Iraq’s Health Ministry has ordered a halt to a count of civilians killed during the war and told its statistics department not to release figures compiled so far, the official who oversaw the count told The Associated Press on .
The order was relayed by the ministry’s director of planning, Dr. Nazar Shabandar, but the U.S.-led Coalition Provisional Authority, which oversees the ministry, also wanted the counting to stop, said Dr.

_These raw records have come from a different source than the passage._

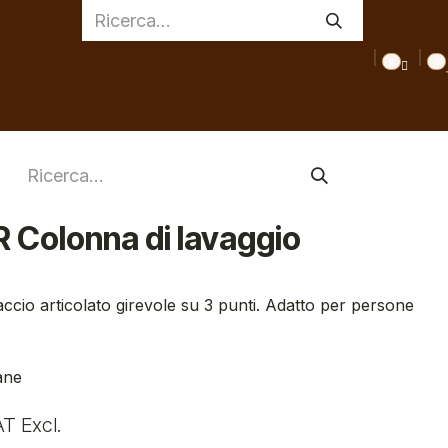
0
0
TUAGGIO
MEDICALE
ISPIRAZIONI
CONSIGLI
SVE
olonna di lavaggio
ccio articolato girevole su 3 punti. Adatto per persone
ane
T Excl.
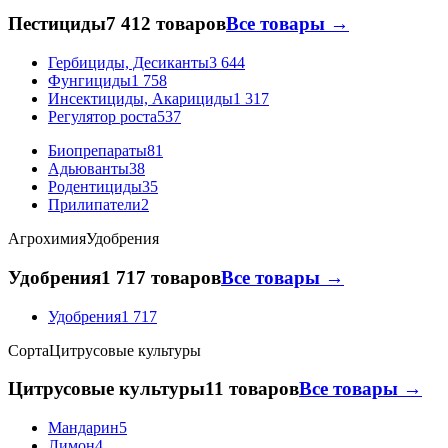
Пестициды
7 412 товаров
Все товары →
Гербициды, Десиканты
3 644
Фунгициды
1 758
Инсектициды, Акарициды
1 317
Регулятор роста
537
Биопрепараты
81
Адьюванты
38
Родентициды
35
Прилипатели
2
Агрохимия
Удобрения
Удобрения
1 717 товаров
Все товары →
Удобрения
1 717
Сорта
Цитрусовые культуры
Цитрусовые культуры
11 товаров
Все товары →
Мандарин
5
Лимон
4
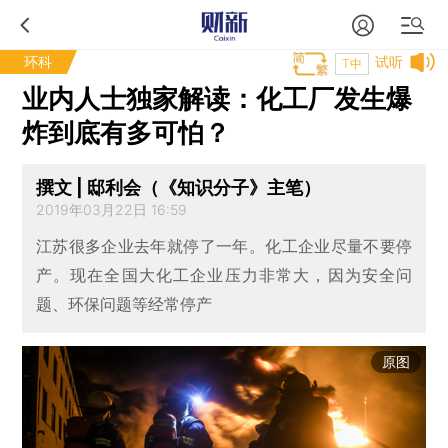
环科
试听
T中
业内人士独家解读：化工厂发生爆
炸到底有多可怕？
撰文 | 邸利会（《知识分子》主笔）
2019年03月22日 16:59
江苏很多企业去年就停了一年。化工企业尽量不要停
产。现在全国大化工企业压力非常大，因为安全问
题、环保问题等经常停产
原图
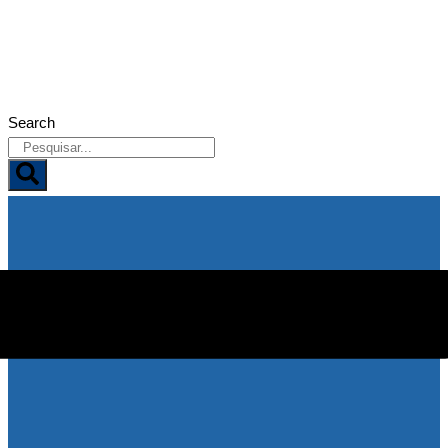
08/08/2026
Search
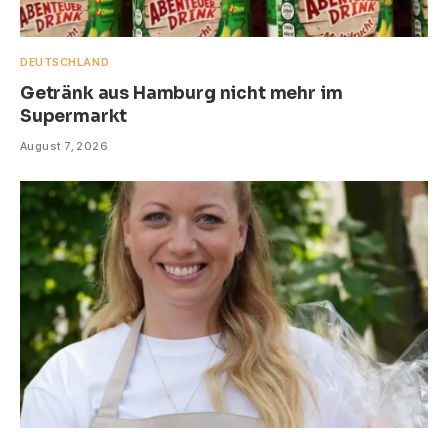
DEUTSCHLAND
Getränk aus Hamburg nicht mehr im
Supermarkt
August 7, 2026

Nagham Mohsen, the head of the ministry’s statistics department.
“We have stopped the collection of this information because our minister didn’t agree with it,” she said, adding: “The CPA doesn’t want this to be done.”…
The U.S. and British militaries don’t count civilian casualties from their wars, saying only that they try to minimize civilian deaths.

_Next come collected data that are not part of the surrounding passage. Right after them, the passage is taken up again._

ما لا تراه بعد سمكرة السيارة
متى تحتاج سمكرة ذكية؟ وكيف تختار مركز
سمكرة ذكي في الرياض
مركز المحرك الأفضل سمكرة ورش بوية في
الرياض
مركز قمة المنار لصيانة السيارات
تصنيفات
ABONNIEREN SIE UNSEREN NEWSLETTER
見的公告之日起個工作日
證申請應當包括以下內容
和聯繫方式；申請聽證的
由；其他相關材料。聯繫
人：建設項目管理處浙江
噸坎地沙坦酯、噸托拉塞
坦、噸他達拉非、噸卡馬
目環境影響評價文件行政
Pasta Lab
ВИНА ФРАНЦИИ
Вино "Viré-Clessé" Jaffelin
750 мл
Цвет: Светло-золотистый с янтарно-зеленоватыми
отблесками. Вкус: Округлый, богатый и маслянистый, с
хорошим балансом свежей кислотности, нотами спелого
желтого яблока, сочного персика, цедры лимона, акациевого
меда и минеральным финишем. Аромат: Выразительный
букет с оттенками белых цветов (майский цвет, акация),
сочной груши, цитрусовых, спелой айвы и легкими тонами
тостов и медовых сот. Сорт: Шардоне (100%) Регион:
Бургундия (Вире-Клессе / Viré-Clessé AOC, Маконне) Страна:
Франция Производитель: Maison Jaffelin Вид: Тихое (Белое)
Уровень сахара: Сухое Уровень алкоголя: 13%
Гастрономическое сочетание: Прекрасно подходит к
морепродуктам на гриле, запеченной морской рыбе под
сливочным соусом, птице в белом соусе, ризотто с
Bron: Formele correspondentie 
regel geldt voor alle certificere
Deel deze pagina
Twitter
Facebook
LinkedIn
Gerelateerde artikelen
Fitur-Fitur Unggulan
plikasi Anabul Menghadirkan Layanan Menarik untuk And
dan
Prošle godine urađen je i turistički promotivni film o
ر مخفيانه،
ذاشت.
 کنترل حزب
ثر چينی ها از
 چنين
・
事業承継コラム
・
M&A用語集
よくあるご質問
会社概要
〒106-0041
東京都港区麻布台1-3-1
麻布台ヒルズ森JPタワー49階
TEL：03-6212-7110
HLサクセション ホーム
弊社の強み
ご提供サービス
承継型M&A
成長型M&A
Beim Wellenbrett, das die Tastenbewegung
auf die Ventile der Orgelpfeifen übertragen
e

Have things really gotten that bad? → U.S. government is cruel, despotic, a threat to people → civilian casualties, urban bombardment, etc. → aversion to keeping track of civilian casualties
Here’s another well-researched report from the Project on Defense Alternatives: Disappearing the Dead: Iraq, Afghanistan, and the Idea of a “New Warfare”. It’s about the “casualty agnosticism” in which the military and politicians make grand claims about how precision warfare limits civilian casualties, while at the same time claiming that there’s no way to really know how many civilians are actually killed or maimed, so there’s no reason to bother counting or estimating the number.
Zeynep Toufe of Under the Same Sun remarks on the 1,000th fatality of a U.S. soldier in the Iraq war:
Meanwhile, Iraq Body Count has the number of Iraqi civilians ‘reported killed by military intervention in Iraq’ as somewhere between 11,790 and 13,082. Note that just the margin of error on [the] number of Iraqi civilians killed by the military intervention is more than twice the number of American soldiers killed. That’s how concerned, how precise we are with their dead…

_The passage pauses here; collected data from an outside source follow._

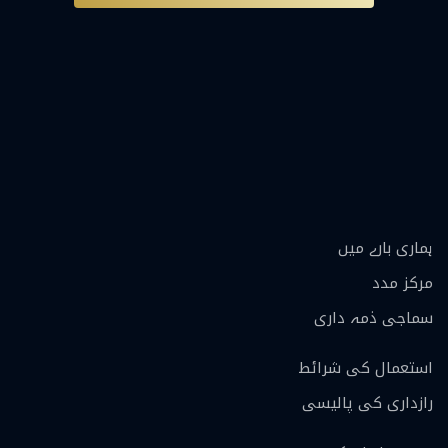
ہماری بارے ميں
مرکز مدد
سماجی ذمہ داری
استعمال کی شرائط
رازداری کی پالیسی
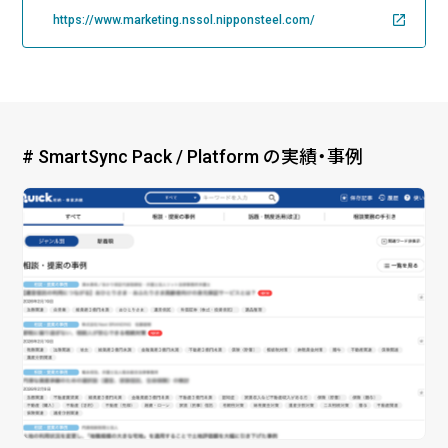
https://www.marketing.nssol.nipponsteel.com/
# SmartSync Pack / Platform の実績・事例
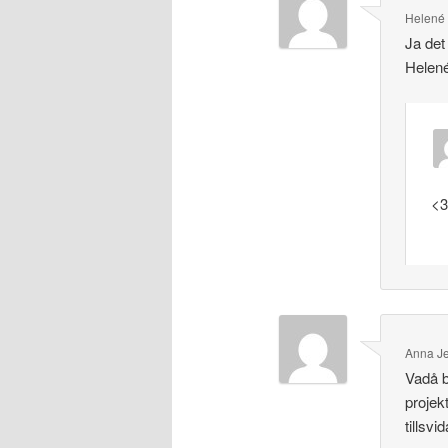
Helené
Ja det 
Helen
<3
Anna Je
Vadå b
projek
tillsvi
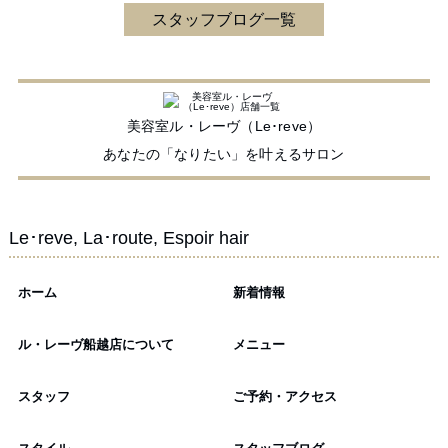
スタッフブログ一覧
美容室ル・レーヴ（Le･reve）
あなたの「なりたい」を叶えるサロン
Le･reve, La･route, Espoir hair
ホーム
新着情報
ル・レーヴ船越店について
メニュー
スタッフ
ご予約・アクセス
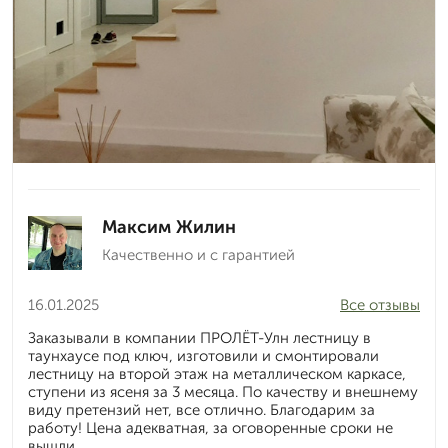
Максим Жилин
Качественно и с гарантией
16.01.2025
Все отзывы
Заказывали в компании ПРОЛЁТ-Улн лестницу в
таунхаусе под ключ, изготовили и смонтировали
лестницу на второй этаж на металлическом каркасе,
ступени из ясеня за 3 месяца. По качеству и внешнему
виду претензий нет, все отлично. Благодарим за
работу! Цена адекватная, за оговоренные сроки не
вышли.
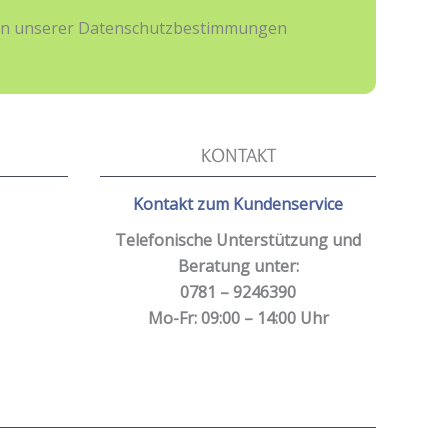
hmen unserer Datenschutzbestimmungen
KONTAKT
Kontakt zum Kundenservice
Telefonische Unterstützung und
Beratung unter:
0781 – 9246390
Mo-Fr: 09:00 – 14:00 Uhr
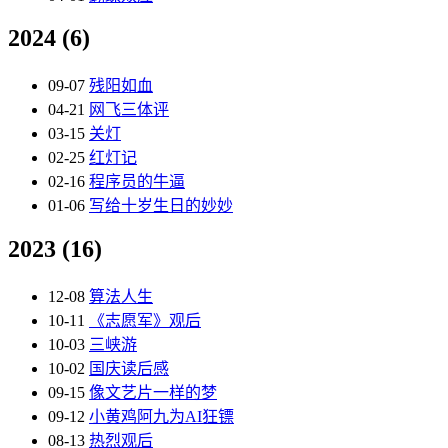
2024
(6)
09-07
残阳如血
04-21
网飞三体评
03-15
关灯
02-25
红灯记
02-16
程序员的牛逼
01-06
写给十岁生日的妙妙
2023
(16)
12-08
算法人生
10-11
《志愿军》观后
10-03
三峡游
10-02
国庆读后感
09-15
像文艺片一样的梦
09-12
小黄鸡阿九为AI狂镖
08-13
热烈观后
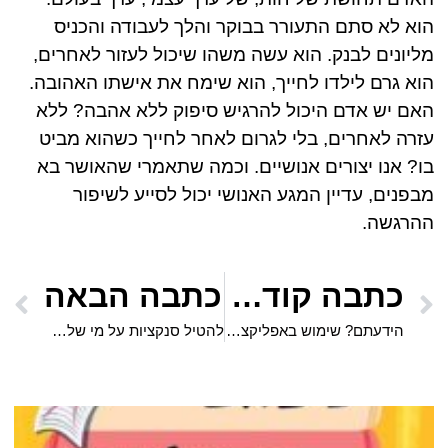
הוא לא סתם התעורר בבוקר והלך לעבודה והכניס
מליונים לבנק. הוא עשה משהו שיכול לעזור לאחרים,
הוא גרם לילדו לחייך, הוא שימח את אישתו האהובה.
האם יש אדם היכול להרגיש סיפוק ללא אהבה? ללא
עזרה לאחרים, בלי לגרום לאחר לחייך כשהוא מביט
בו? אנו יצורים אנושיים. וכמה שתאמרי שהאושר בא
מבפנים, עדיין המגע האנושי יכול לסייע לשיפור
ההרגשה.
כתבה קודמת
כתבה הבאה
הידעתם? שימוש באפליקציות היכרויות עלולות לפגוע בבריאות
להטיל סנקציות על מי שלא ירצה לקבל חיסון?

Also, this is our soldiers against their civilians, not exactly an equal count. Who knows how many soldiers or insurgents were killed on their side? Is anyone counting? Just today Rumsfeld was talking about having killed a few thousand in the last month alone:
Rumsfeld: … in the last month the Iraqi forces and the coalition forces have probably killed 1,500, 2,000, 2,500 former regime elements, criminals, terrorists. Now is that a lot? Yes. Does that hurt them? Yes. Is it a lot out of 25 million people in a country? No.
Can you imagine anyone making the same point about us? Can you imagine how we’d react to someone who said, well, the United States, they are almost 300 million there so what’s 30,000 to them? (Scalewise, that’s how Rumsfeld’s definition of “not a lot” translates into the U.S. population numbers.) Also, use that number as a guide for the scale of the insurgency: the number of people who died fighting us just last month would scale into 30,000 American lives if the situations were reversed. That’s more than half the number of American soldiers who died in Vietnam. That’s the kind of damage we’re inflicting and they’re still fighting. That number alone should tell you something about the nature of this sordid war.